Each of the prose poems that make up Stay is a small window into a life lived with almost excruciating awareness, filled with the details of “ordinary” life, made extraordinary by the poet’s luminous attention to what goes on around and within her and those she loves. Family life, especially, is rendered with such exquisite precision and compassion — the loss of beloved parents; the birth of children — that we’re reminded what it’s like to be fully human, under “a sky that keeps right on vanishing,” haunted as much by “the kiss on the shoulder” as by “the fledgling death working its wet wings.”

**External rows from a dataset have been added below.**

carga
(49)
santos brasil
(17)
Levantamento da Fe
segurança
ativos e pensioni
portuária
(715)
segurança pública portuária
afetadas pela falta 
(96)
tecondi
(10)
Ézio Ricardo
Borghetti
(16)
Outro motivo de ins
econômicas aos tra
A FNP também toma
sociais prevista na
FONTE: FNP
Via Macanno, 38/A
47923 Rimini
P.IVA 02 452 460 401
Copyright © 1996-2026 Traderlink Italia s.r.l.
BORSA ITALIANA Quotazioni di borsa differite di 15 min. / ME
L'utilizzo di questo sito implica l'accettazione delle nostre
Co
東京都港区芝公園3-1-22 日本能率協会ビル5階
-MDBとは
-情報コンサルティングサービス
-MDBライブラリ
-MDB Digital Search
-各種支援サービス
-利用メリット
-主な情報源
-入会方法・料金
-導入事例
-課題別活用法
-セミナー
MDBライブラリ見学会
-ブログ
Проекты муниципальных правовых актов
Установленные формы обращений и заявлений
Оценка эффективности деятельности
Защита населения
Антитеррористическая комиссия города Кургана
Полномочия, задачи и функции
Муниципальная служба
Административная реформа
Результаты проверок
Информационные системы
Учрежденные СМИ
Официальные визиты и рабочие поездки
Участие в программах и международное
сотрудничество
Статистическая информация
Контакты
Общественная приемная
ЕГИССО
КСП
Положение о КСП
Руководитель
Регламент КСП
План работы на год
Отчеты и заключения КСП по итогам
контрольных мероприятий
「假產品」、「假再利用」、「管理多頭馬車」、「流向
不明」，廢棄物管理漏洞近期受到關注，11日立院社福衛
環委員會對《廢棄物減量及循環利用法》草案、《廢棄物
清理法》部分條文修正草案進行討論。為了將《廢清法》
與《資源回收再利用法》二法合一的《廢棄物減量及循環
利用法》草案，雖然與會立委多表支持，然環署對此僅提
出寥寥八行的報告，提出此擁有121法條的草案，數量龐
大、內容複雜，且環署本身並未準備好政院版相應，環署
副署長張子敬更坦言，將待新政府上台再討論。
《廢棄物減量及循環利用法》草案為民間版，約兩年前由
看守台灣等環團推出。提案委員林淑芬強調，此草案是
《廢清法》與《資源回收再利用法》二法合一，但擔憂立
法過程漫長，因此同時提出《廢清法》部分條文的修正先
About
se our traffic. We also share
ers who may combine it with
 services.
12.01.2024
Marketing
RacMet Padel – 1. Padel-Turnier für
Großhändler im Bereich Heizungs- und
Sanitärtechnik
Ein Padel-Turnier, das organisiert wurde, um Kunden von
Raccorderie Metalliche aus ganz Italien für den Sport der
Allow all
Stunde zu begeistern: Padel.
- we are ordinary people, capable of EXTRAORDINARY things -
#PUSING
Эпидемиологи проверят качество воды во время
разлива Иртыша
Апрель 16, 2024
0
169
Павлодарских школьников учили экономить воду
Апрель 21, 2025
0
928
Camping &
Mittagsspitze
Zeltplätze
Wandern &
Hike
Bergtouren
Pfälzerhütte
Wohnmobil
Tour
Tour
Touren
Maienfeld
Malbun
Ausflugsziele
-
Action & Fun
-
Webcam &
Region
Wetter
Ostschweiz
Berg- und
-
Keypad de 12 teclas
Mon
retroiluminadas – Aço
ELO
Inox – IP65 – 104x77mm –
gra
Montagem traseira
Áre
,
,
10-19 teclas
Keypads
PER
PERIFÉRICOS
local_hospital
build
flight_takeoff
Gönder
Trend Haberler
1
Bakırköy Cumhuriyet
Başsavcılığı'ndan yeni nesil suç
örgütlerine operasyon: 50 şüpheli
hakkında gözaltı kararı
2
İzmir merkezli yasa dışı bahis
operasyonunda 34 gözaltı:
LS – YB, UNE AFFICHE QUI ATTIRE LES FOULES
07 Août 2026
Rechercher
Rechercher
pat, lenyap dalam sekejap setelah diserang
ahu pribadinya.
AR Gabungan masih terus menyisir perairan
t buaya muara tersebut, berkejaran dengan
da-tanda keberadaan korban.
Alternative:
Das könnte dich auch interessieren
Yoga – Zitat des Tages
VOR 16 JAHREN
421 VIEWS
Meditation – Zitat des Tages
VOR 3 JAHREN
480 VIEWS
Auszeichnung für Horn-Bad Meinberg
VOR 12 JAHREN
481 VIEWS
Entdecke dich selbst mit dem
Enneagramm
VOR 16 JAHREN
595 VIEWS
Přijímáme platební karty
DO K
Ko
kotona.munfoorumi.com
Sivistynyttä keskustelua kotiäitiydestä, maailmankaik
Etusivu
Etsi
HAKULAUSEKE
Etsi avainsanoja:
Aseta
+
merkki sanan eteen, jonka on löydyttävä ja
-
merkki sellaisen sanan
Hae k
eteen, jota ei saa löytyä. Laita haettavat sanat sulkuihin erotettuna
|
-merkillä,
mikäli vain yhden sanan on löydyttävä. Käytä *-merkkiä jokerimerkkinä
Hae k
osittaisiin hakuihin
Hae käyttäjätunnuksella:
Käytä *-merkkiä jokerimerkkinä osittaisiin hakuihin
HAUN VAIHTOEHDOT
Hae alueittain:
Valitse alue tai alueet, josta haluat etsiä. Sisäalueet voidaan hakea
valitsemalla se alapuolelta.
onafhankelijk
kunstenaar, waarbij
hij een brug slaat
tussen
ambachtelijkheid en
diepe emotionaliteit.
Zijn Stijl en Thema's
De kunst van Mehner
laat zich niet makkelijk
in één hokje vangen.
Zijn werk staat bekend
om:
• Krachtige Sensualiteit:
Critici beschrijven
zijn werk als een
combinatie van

McGookey infuses her poems with sensuality and mystery — the mystery of being alive, and of death, and of love — and yet the poems are open, accessible, quietly startling in their unfolding, each playing out like a fable or a fairytale, each with a kind of aching magic inside it.
—Cecilia Woloch, author of Carpathia
Kathleen McGookey is poetry’s Joseph Cornell. In her daring new collection, Stay, she re-assembles what we, without a nod, pass by every day. In doing so McGookey reveals that—no matter what the arrangement—the world is seamless. Her stunningly uncommon intelligence shows us that if there is order, it can be created from most anything, and yet her fresh and penetrating perceptions are never arbitrary. Like Cornell’s deceptively welcoming boxes, these poems leave us refreshingly off-kilter and deeply grateful that we have been invited to stay.
—Jack Ridl, author of Losing Season and Practicing to Walk Like a Heron
I demanded, when available, five to eight theories of sleep, including the whereabouts of our dreamselves during waking hours: twice in the night I’ve fallen for the touch that lingered, the luscious kiss on my bare shoulder. I couldn’t help dreaming it. Such a pretty story: in love like stuck in mud. The weather inside my head got better when couples sat on green park benches in the rose garden. But the names were wrong. They didn’t know a rose was no talisman. My wish was short—a blue mitten no larger than a thumb, no larger than a dime, a wish so small. And it rose into the air.